● Study text

A population genetics-specific example can be found in example/. Note that msprime version 0.4.0 is needed to run this example. This is a simpler version than the experiments used in the paper version.

To run the example, (for python 3 use python3 instead of python)

$ cd example
$ python run_example.py

The expected accuracy after the first few hundred batches should be around ~80-90% with a slow steady increase after that. For 5 threads of simulation and training, the training should take roughly half an hour per 1000 batches. In the paper, we used compute resources that allocated 24 threads for each simulation and training.

  • For inference purposes, we recommend running for around 20000 batches or once there is clear convergence.
  • The speed of the method is dependent on the number of CPU cores available for simulation. We recommend experimenting with the number of threads dedicated to simulation and training to find the optimal speed. (Make sure it sums to the total number of cores available).
  • Distances are normalized to be on the order of 0 and 1 for optimization purposes.
  • More SNPs than necessary are simulated then truncated and the hotspot region is centered.
  • A prior over rates is generated from the HapMap recombination map. In the paper version, we use windows of the fine-scale recombination map rather than flat rates as in the example.
  • When dealing with missing data, it may be helpful to copy the missing-ness patterns for the real data.

● Dataset excerpts
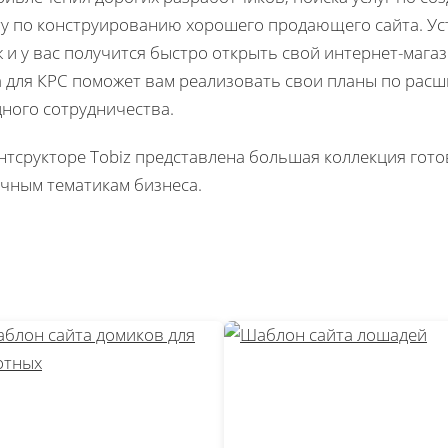
у по конструированию хорошего продающего сайта. Ус
 и у вас получится быстро открыть свой интернет-мага
 для КРС поможет вам реализовать свои планы по рас
ного сотрудничества.
нтсрукторе Tobiz представлена большая коллекция гот
чным тематикам бизнеса.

● Exercise brief
Rewrite the passage on running the example from "A population genetics-specific" up to and including "is clear convergence.", replacing every "batches" with "iterations".

● Expected output
A population genetics-specific example can be found in example/. Note that msprime version 0.4.0 is needed to run this example. This is a simpler version than the experiments used in the paper version.

To run the example, (for python 3 use python3 instead of python)

$ cd example
$ python run_example.py

The expected accuracy after the first few hundred iterations should be around ~80-90% with a slow steady increase after that. For 5 threads of simulation and training, the training should take roughly half an hour per 1000 iterations. In the paper, we used compute resources that allocated 24 threads for each simulation and training.

  • For inference purposes, we recommend running for around 20000 iterations or once there is clear convergence.